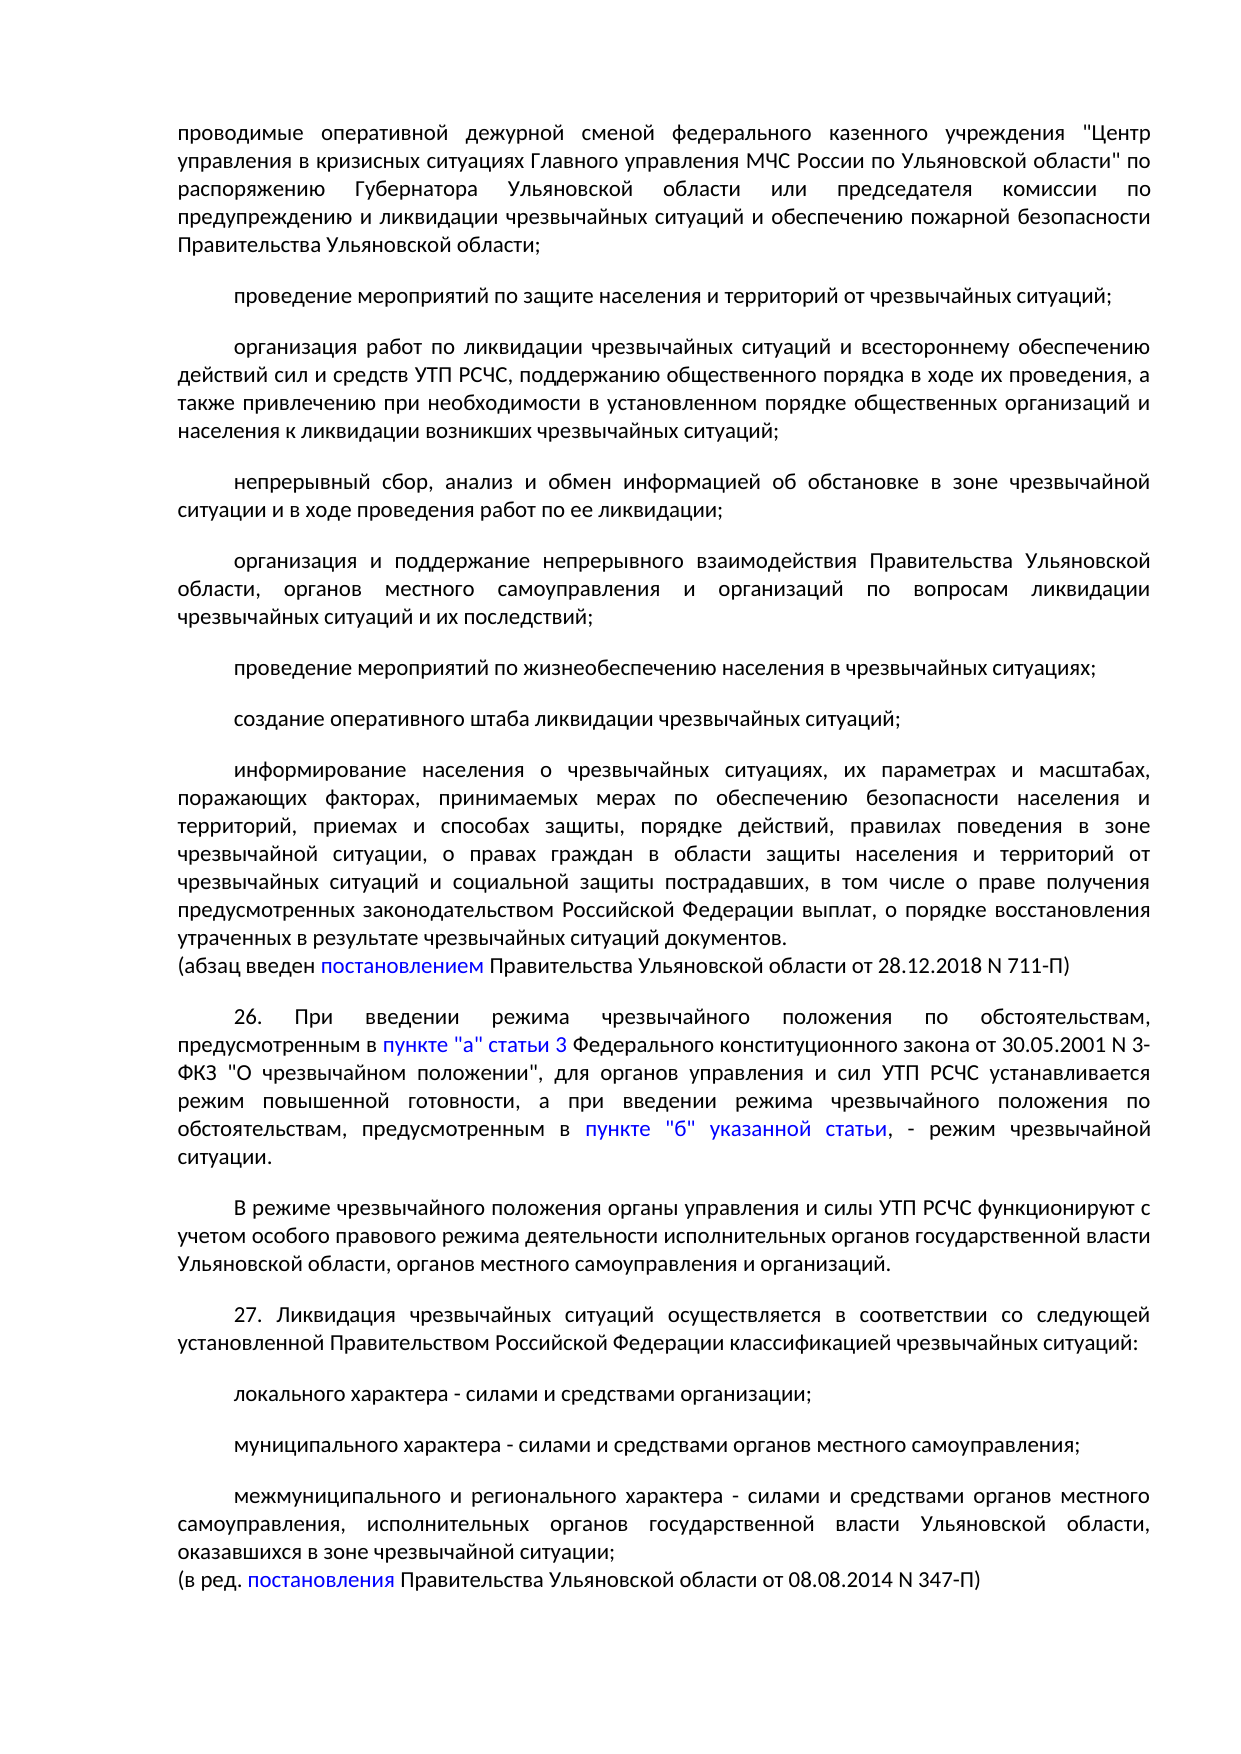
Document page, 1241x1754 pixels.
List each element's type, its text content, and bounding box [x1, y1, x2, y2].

text локального характера - силами и средствами организации; [177, 1379, 1152, 1407]
text проведение мероприятий по жизнеобеспечению населения в чрезвычайных ситуациях; [177, 653, 1152, 681]
text В режиме чрезвычайного положения органы управления и силы УТП РСЧС функционируют с учетом особого правового режима деятельности исполнительных органов государственной власти Ульяновской области, органов местного самоуправления и организаций. [177, 1193, 1152, 1277]
text межмуниципального и регионального характера - силами и средствами органов местного самоуправления, исполнительных органов государственной власти Ульяновской области, оказавшихся в зоне чрезвычайной ситуации; [177, 1481, 1152, 1565]
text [177, 118, 1152, 258]
text непрерывный сбор, анализ и обмен информацией об обстановке в зоне чрезвычайной ситуации и в ходе проведения работ по ее ликвидации; [177, 467, 1152, 523]
text 26. При введении режима чрезвычайного положения по обстоятельствам, предусмотренным в пункте "а" статьи 3 Федерального конституционного закона от 30.05.2001 N 3-ФКЗ "О чрезвычайном положении", для органов управления и сил УТП РСЧС устанавливается режим повышенной готовности, а при введении режима чрезвычайного положения по обстоятельствам, предусмотренным в пункте "б" указанной статьи, - режим чрезвычайной ситуации. [177, 1002, 1152, 1170]
text информирование населения о чрезвычайных ситуациях, их параметрах и масштабах, поражающих факторах, принимаемых мерах по обеспечению безопасности населения и территорий, приемах и способах защиты, порядке действий, правилах поведения в зоне чрезвычайной ситуации, о правах граждан в области защиты населения и территорий от чрезвычайных ситуаций и социальной защиты пострадавших, в том числе о праве получения предусмотренных законодательством Российской Федерации выплат, о порядке восстановления утраченных в результате чрезвычайных ситуаций документов. [177, 755, 1152, 951]
text создание оперативного штаба ликвидации чрезвычайных ситуаций; [177, 704, 1152, 732]
text (абзац введен постановлением Правительства Ульяновской области от 28.12.2018 N 711-П) [177, 951, 1152, 979]
text 27. Ликвидация чрезвычайных ситуаций осуществляется в соответствии со следующей установленной Правительством Российской Федерации классификацией чрезвычайных ситуаций: [177, 1300, 1152, 1356]
text организация работ по ликвидации чрезвычайных ситуаций и всестороннему обеспечению действий сил и средств УТП РСЧС, поддержанию общественного порядка в ходе их проведения, а также привлечению при необходимости в установленном порядке общественных организаций и населения к ликвидации возникших чрезвычайных ситуаций; [177, 332, 1152, 444]
text проведение мероприятий по защите населения и территорий от чрезвычайных ситуаций; [177, 281, 1152, 309]
text (в ред. постановления Правительства Ульяновской области от 08.08.2014 N 347-П) [177, 1565, 1152, 1593]
text муниципального характера - силами и средствами органов местного самоуправления; [177, 1430, 1152, 1458]
text организация и поддержание непрерывного взаимодействия Правительства Ульяновской области, органов местного самоуправления и организаций по вопросам ликвидации чрезвычайных ситуаций и их последствий; [177, 546, 1152, 630]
========================================================================
WHAT THE TASK ASKS: When the word "проведение" occurs in a line above, list that line.

EXERCISE RESPONSE:
text проведение мероприятий по жизнеобеспечению населения в чрезвычайных ситуациях; [177, 653, 1152, 681]
text проведение мероприятий по защите населения и территорий от чрезвычайных ситуаций; [177, 281, 1152, 309]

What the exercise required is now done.